--- Task data Enclosed Below ---

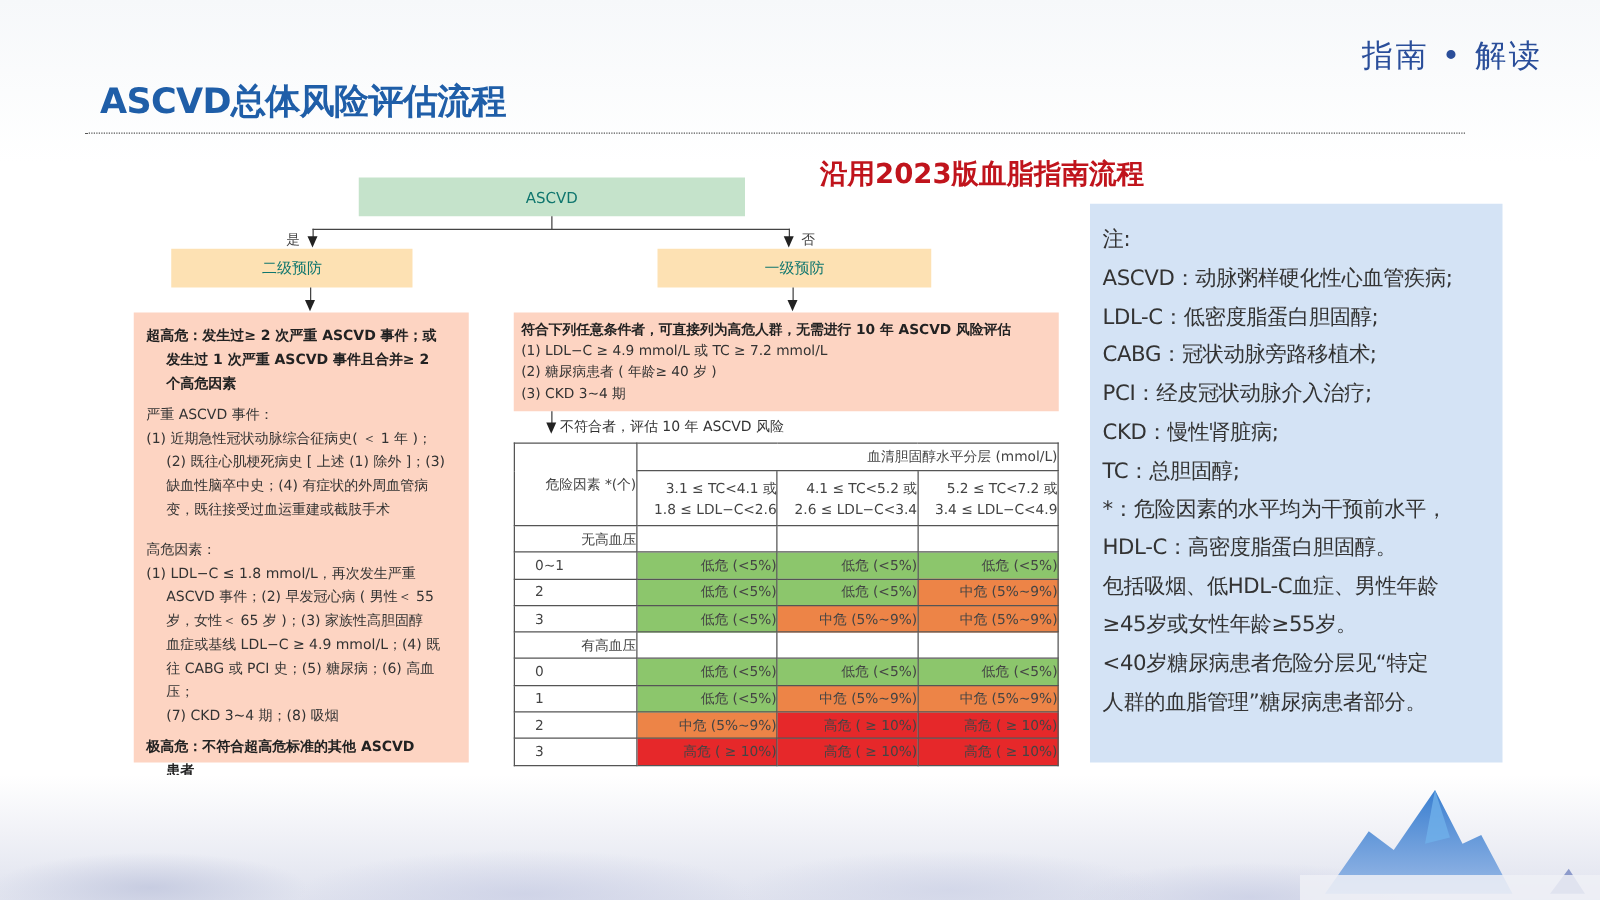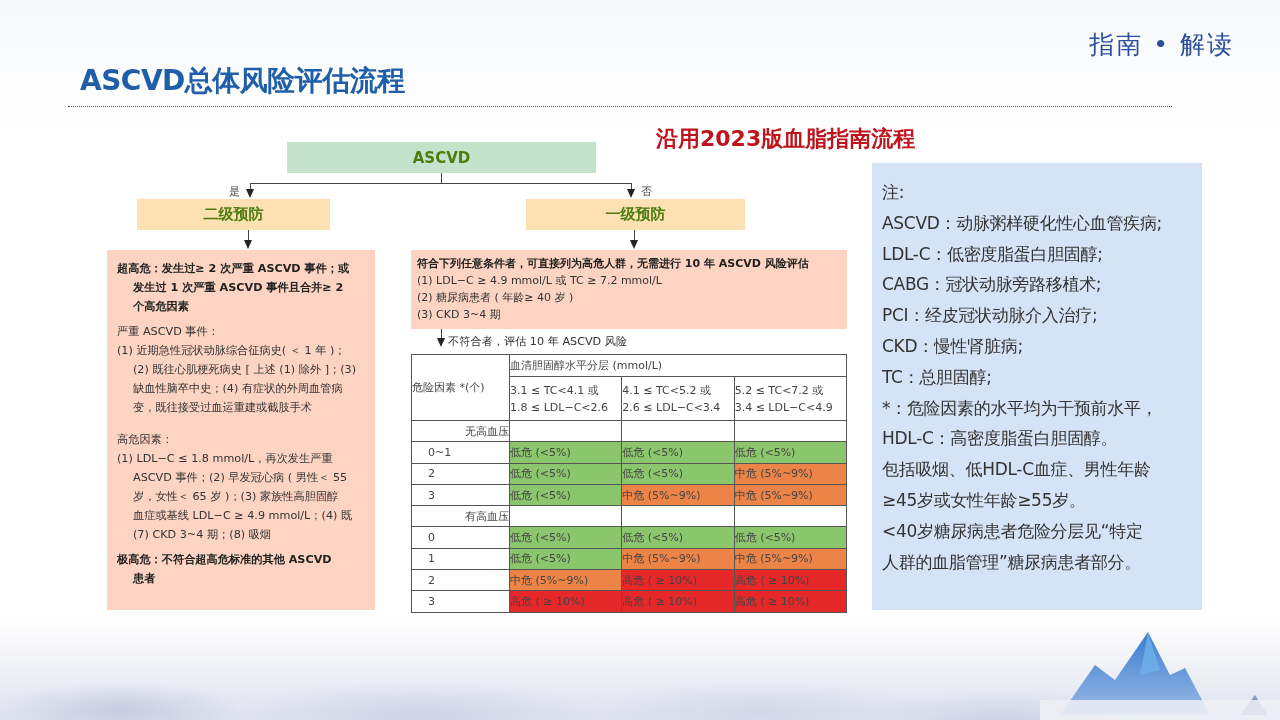--- a/index.html
+++ b/index.html
@@ -27,21 +27,21 @@
     .title-rule {
       position: absolute; left: 68px; top: 106px; width: 1104px; height: 0;
       border-top: 1.5px dotted #555;
     }
     .subtitle {
       position: absolute; left: 656px; top: 124px;
       font-size: 22px; font-weight: bold; color: #c0141c;
     }
 
     
-    .box { position: absolute; display: flex; align-items: center; justify-content: center; font-size: 15px; color: #4d7c0f; font-weight: bold; }
+    .box { position: absolute; display: flex; align-items: center; justify-content: center; font-size: 12px; color: #0f766e; }
     .box-ascvd { left: 287px; top: 142px; width: 309px; height: 31px; background: #c5e3cb; }
     .box-sec { left: 137px; top: 199px; width: 193px; height: 31px; background: #fde1b3; }
     .box-pri { left: 526px; top: 199px; width: 219px; height: 31px; background: #fde1b3; }
 
     .line { position: absolute; background: #444; }
     .arrow {
       position: absolute; width: 0; height: 0;
       border-left: 4px solid transparent; border-right: 4px solid transparent;
       border-top: 9px solid #222;
     }
@@ -61,21 +61,21 @@
       background: #fdd4c2; padding: 5px 6px; font-size: 11px; color: #333; line-height: 17px;
     }
     .panel-mid .bold { font-weight: bold; color: #222; }
     .notmeet { position: absolute; left: 448px; top: 334px; font-size: 11.2px; color: #333; }
 
     table.risk {
       position: absolute; left: 411px; top: 354px; width: 436px;
       border-collapse: collapse; font-size: 11px; color: #444;
     }
     table.risk td, table.risk th {
-      border: 1px solid #555; height: 21.3px; font-weight: normal; text-align: left; padding: 0;
+      border: 1px solid #555; height: 21.3px; font-weight: normal; text-align: right; padding: 0;
     }
     table.risk th.group { height: 22px; }
     table.risk th.rng { line-height: 17px; height: 44px; }
     table.risk td.fac { text-align: left; padding-left: 16px; width: 98px; }
     table.risk td.sec { text-align: right; padding-left: 5px; }
     table.risk .low { background: #8cc66c; }
     table.risk .mid { background: #ed8447; }
     table.risk .high { background: #e6282a; }
 
     .notes {
@@ -135,20 +135,21 @@
     <div class="indent">缺血性脑卒中史；(4) 有症状的外周血管病</div>
     <div class="indent">变，既往接受过血运重建或截肢手术</div>
   </div>
   <div class="gap"></div>
   <div class="blk">
     <div>高危因素：</div>
     <div>(1) LDL−C ≤ 1.8 mmol/L，再次发生严重</div>
     <div class="indent">ASCVD 事件；(2) 早发冠心病 ( 男性＜ 55</div>
     <div class="indent">岁，女性＜ 65 岁 )；(3) 家族性高胆固醇</div>
     <div class="indent">血症或基线 LDL−C ≥ 4.9 mmol/L；(4) 既</div>
+    <div class="indent">往 CABG 或 PCI 史；(5) 糖尿病；(6) 高血压；</div>
     <div class="indent">(7) CKD 3~4 期；(8) 吸烟</div>
   </div>
   <div class="blk" style="margin-top:4px;">
     <div class="bold">极高危：不符合超高危标准的其他 ASCVD</div>
     <div class="bold indent">患者</div>
   </div>
 </div>
 
 <div class="panel-mid">
   <div class="bold">符合下列任意条件者，可直接列为高危人群，无需进行 10 年 ASCVD 风险评估</div>

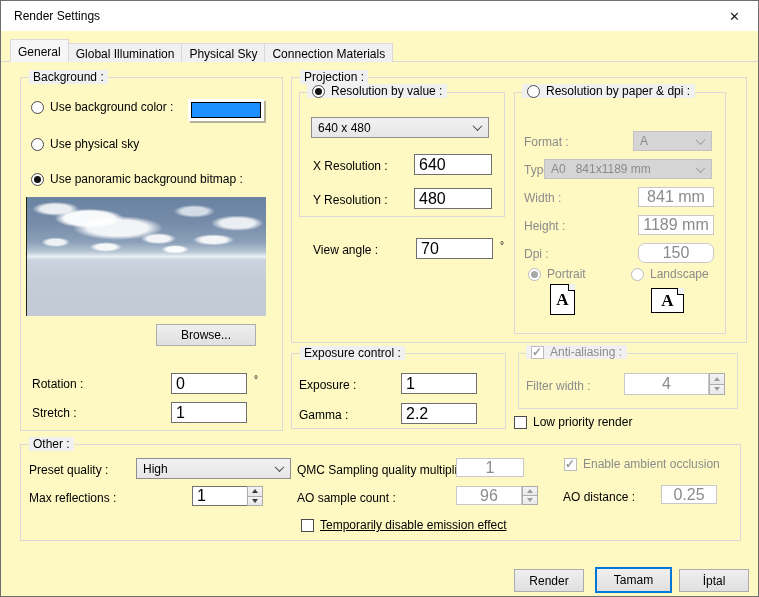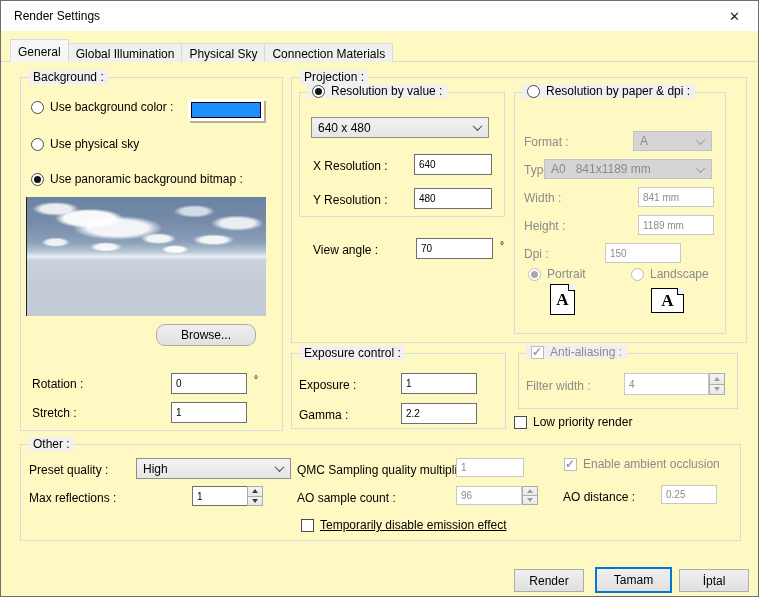--- a/index.html
+++ b/index.html
@@ -34,22 +34,22 @@
   .rad.on::after{content:"";position:absolute;inset:2px;border-radius:50%;background:#141414;}
   .rad.disb{border-color:#BBBBBB;}
   .rad.disb.on::after{background:#A8A8A8;}
 
   
   .cb{width:13px;height:13px;border:1px solid #4b4b4b;background:#fff;position:relative;flex:none;}
   .cb.disb{border-color:#BDBDBD;}
   .cb.on::after{content:"\2713";position:absolute;left:0px;top:-2px;font-size:12px;font-weight:bold;color:#9b9b9b;}
 
   
-  .tf{position:absolute;background:#fff;border:1px solid #707070;padding:1px 4px;font-family:"Liberation Sans",sans-serif;font-size:10px;color:#000;}
-  .tf.disf{border-color:#C8C8C8;color:#8b8b8b;}
+  .tf{position:absolute;background:#fff;border:1px solid #707070;padding:1px 4px;font-family:"Liberation Sans",sans-serif;font-size:16px;color:#000;}
+  .tf.disf{border-color:#C8C8C8;color:#8b8b8b;text-align:center;}
   input.tf{outline:none;}
 
   
   .combo{position:absolute;background:linear-gradient(#F2F2F2,#E6E6E6);border:1px solid #8f8f8f;display:flex;align-items:center;justify-content:space-between;padding:0 7px 0 6px;gap:18px;}
   .combo.disc{background:#D5D5D5;border-color:#C2C2C2;color:#8b8b8b;}
   .chev{width:7px;height:7px;border-right:1px solid #444;border-bottom:1px solid #444;transform:rotate(45deg) translate(-1px,-1px);flex:none;}
   .disc .chev{border-color:#9d9d9d;}
   .pre{white-space:pre;}
 
   
@@ -127,21 +127,21 @@
     <span>Use physical sky</span>
   </div>
 
   <div class="ctl" style="left:30px;top:171px;">
     <span class="rad on"></span>
     <span>Use panoramic background bitmap :</span>
   </div>
 
   <div class="pano"></div>
 
-  <div class="btn" style="left:155px;top:323px;width:100px;height:22px;border-radius:9px;">Browse...</div>
+  <div class="btn" style="left:155px;top:323px;width:100px;height:22px;">Browse...</div>
 
   <span class="lbl" style="left:31px;top:376px;">Rotation :</span>
   <input class="tf" style="left: 170px; top: 372px; width: 76px; height: 21px;" readonly="" value="0">
   <span class="deg" style="left:253px;top:373px;">°</span>
 
   <span class="lbl" style="left:31px;top:405px;">Stretch :</span>
   <input class="tf" style="left: 170px; top: 401px; width: 76px; height: 21px;" readonly="" value="1">
 
   <div class="group" style="left:290px;top:76px;width:456px;height:266px;">
     <span class="gtitle">Projection  :</span>
@@ -180,21 +180,21 @@
   <span class="lbl dis" style="left:523px;top:162px;">Type :</span>
   <div class="combo disc" style="left:543px;top:158px;width:168px;height:20px;">
     <span class="pre">A0   841x1189 mm</span>
     <span class="chev"></span>
   </div>
   <span class="lbl dis" style="left:523px;top:190px;">Width :</span>
   <input class="tf disf" style="left: 637px; top: 186px; width: 76px; height: 20px;" readonly="" value="841 mm">
   <span class="lbl dis" style="left:523px;top:218px;">Height :</span>
   <input class="tf disf" style="left: 637px; top: 214px; width: 76px; height: 20px;" readonly="" value="1189 mm">
   <span class="lbl dis" style="left:523px;top:246px;">Dpi :</span>
-  <input class="tf disf" style="left: 604px; top: 242px; width: 76px; height: 20px;" readonly="" value="150">
+  <input class="tf disf" style="left: 637px; top: 242px; width: 76px; height: 20px; border-radius: 7px;" readonly="" value="150">
 
   <div class="ctl dis" style="left:527px;top:266px;">
     <span class="rad disb on"></span>
     <span>Portrait</span>
   </div>
   <div class="ctl dis" style="left:630px;top:266px;">
     <span class="rad disb"></span>
     <span>Landscape</span>
   </div>
   <div class="pageicon" style="left:549px;top:283px;width:25px;height:31px;font-size:17px;">

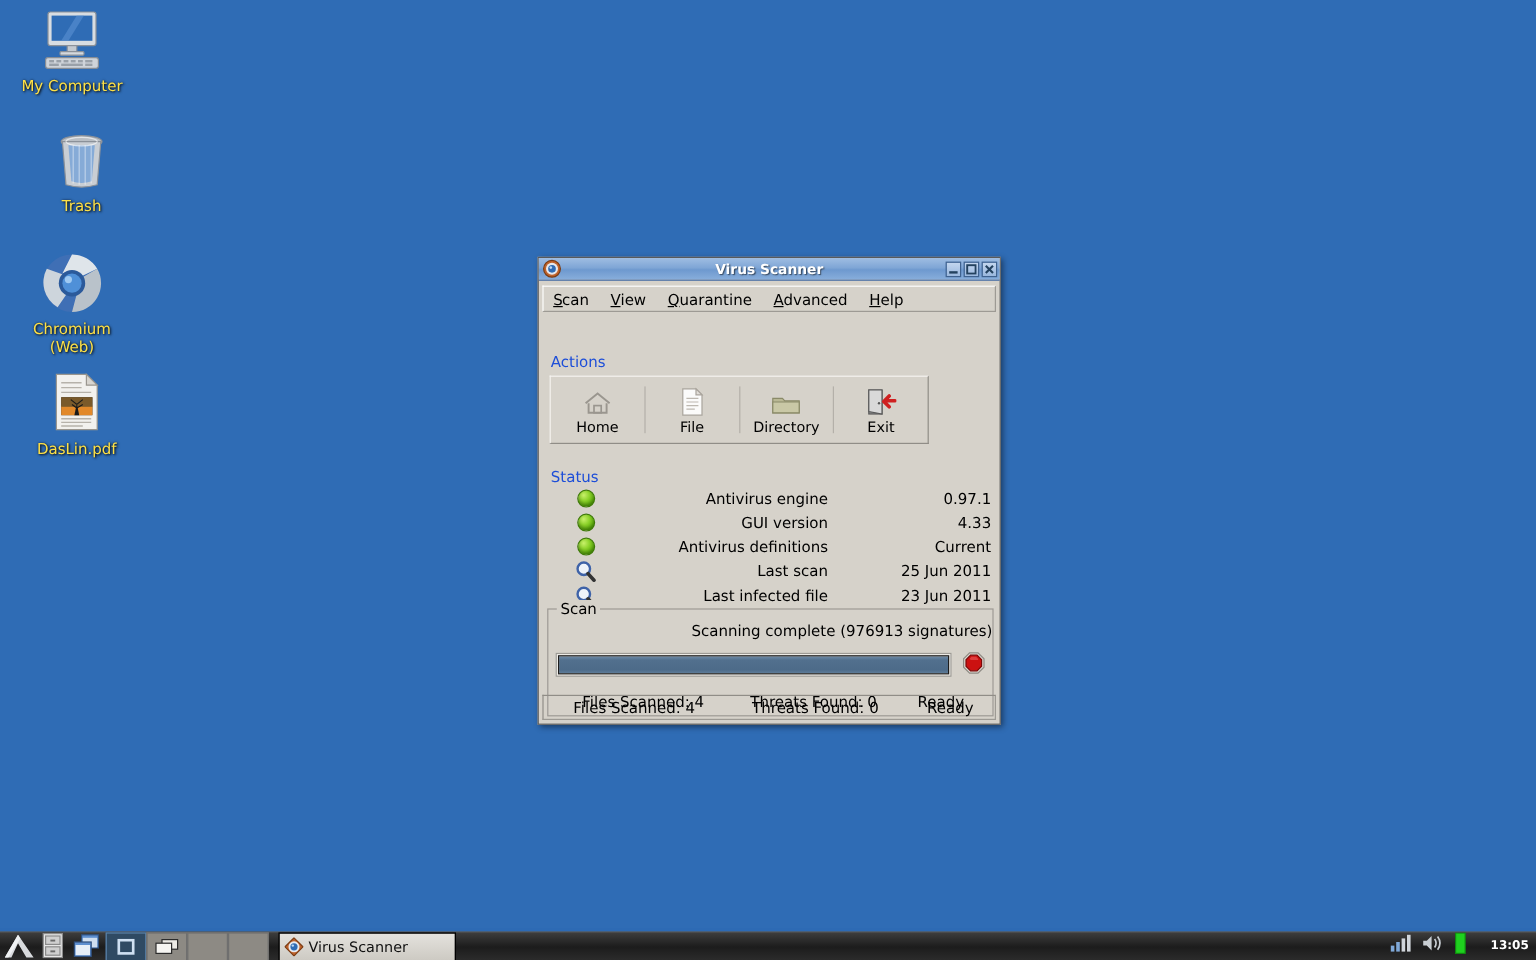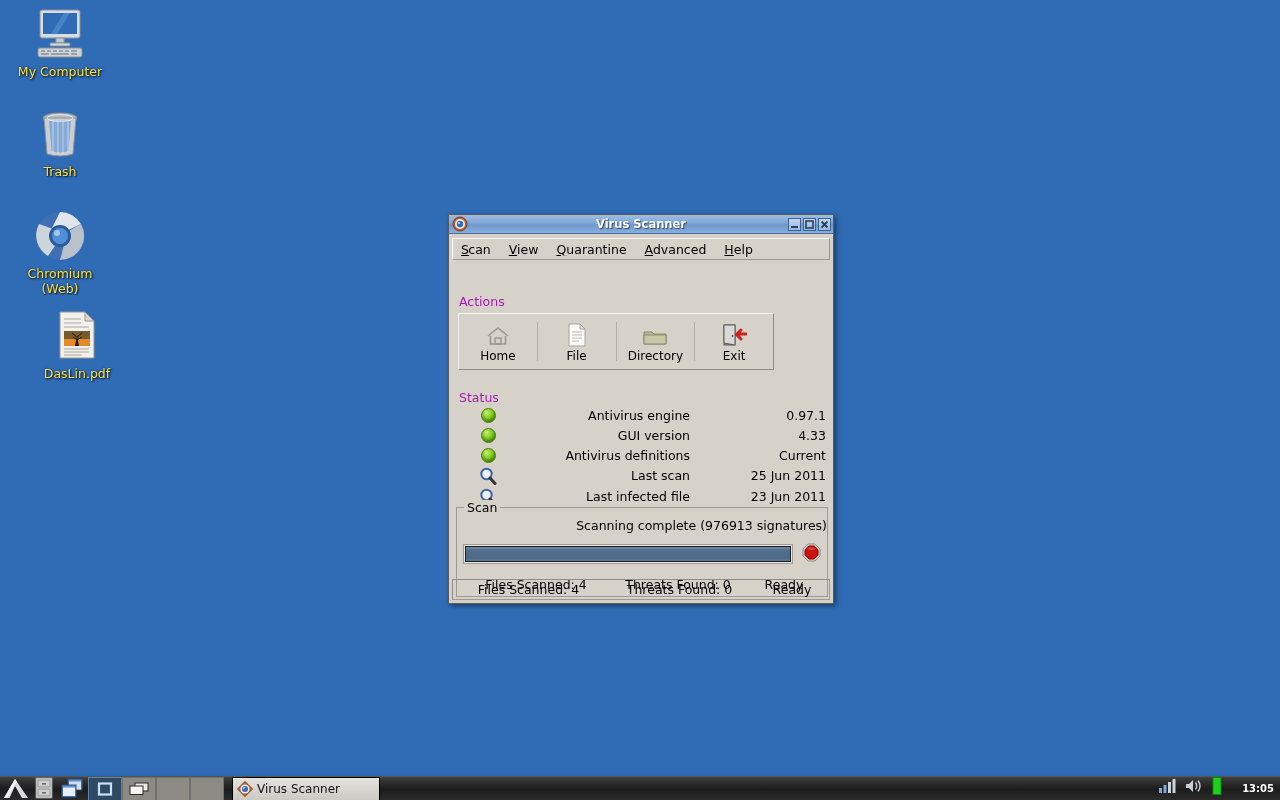--- a/index.html
+++ b/index.html
@@ -90,21 +90,21 @@
     border: 1px solid #9d9a94;
     border-top-color: #fdfdfc;
     border-left-color: #fdfdfc;
     display: flex; align-items: center;
     padding-left: 8px;
     gap: 18px;
   }
   .menuitem { font-size: 12.5px; color: #000; cursor: default; }
   .menuitem u { text-decoration: underline; }
 
-  .section-label { font-size: 12.5px; color: #a21caf; }
+  .section-label { font-size: 12.5px; color: #1d4ed8; }
 
   
   #actions-label { position: absolute; left: 10px; top: 79px; }
   .toolbar {
     position: absolute; left: 9px; top: 98px;
     width: 316px; height: 57px;
     background: #d6d2ca;
     border: 1px solid #f5f3ef;
     border-right-color: #908d87; border-bottom-color: #908d87;
     display: flex; align-items: stretch;
@@ -259,21 +259,21 @@
             <rect x="39" y="42" width="6" height="2"></rect>
           <rect x="9" y="45" width="8" height="2"></rect>
             <rect x="19" y="45" width="18" height="2"></rect>
           <rect x="39" y="45" width="6" height="2"></rect>
         </g>
       </svg>
     </span>
     <span class="cap">My Computer</span>
   </div>
 
-  <div class="dicon" style="left:4px; top:108px;">
+  <div class="dicon" style="left:12px; top:108px;">
     <span class="glyph">
       <svg width="56" height="52" viewBox="0 0 56 52">
         <ellipse cx="28" cy="10" rx="17" ry="5" fill="#b9bec4" stroke="#8b9199"></ellipse>
         <path d="M12 10 L15 46 Q28 50 41 46 L44 10 Z" fill="#c9ced4" stroke="#8b9199"></path>
         <path d="M17 13 L19.5 43 Q28 46 36.5 43 L39 13 Z" fill="#6f9fd8" opacity="0.75"></path>
         <path d="M17 13 L19.5 43 Q28 46 36.5 43 L39 13 Z" fill="url(#)" opacity="0"></path>
         <g stroke="#ffffff" stroke-width="1" opacity="0.45">
           <line x1="21" y1="13" x2="21" y2="45"></line>
             <line x1="26" y1="13" x2="26" y2="46"></line>
           <line x1="31" y1="13" x2="31" y2="46"></line>
@@ -294,21 +294,21 @@
         <path d="M47 14 A24 24 0 0 1 26 50 L31 31 A9 9 0 0 0 33 22 Z" fill="#b9c2ca"></path>
         <circle cx="26" cy="26" r="11" fill="#2b5a9b"></circle>
         <circle cx="26" cy="26" r="8" fill="#4f90d8"></circle>
         <circle cx="23" cy="23" r="3" fill="#a8d0f5" opacity="0.9"></circle>
       </svg>
     </span>
     <span class="cap">Chromium</span>
     <span class="cap">(Web)</span>
   </div>
 
-  <div class="dicon" style="left:21px; top:310px;">
+  <div class="dicon" style="left:8px; top:310px;">
     <span class="glyph">
       <svg width="44" height="52" viewBox="0 0 44 52">
         <path d="M5 2 H30 L39 11 V48 H5 Z" fill="#f2f1ee" stroke="#9a968f"></path>
         <path d="M30 2 L39 11 H30 Z" fill="#d8d5cf" stroke="#9a968f"></path>
         <g stroke="#b6b2aa" stroke-width="1.2">
           <line x1="9" y1="9" x2="26" y2="9"></line>
             <line x1="9" y1="13" x2="26" y2="13"></line>
           <line x1="9" y1="17" x2="34" y2="17"></line>
           <line x1="9" y1="39" x2="34" y2="39"></line>
             <line x1="9" y1="42" x2="34" y2="42"></line>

--- End of Enclosed Task data ---

Task prompt —
Only the number should be given: how many lines of the data contain the word "sans"?

Reply —
2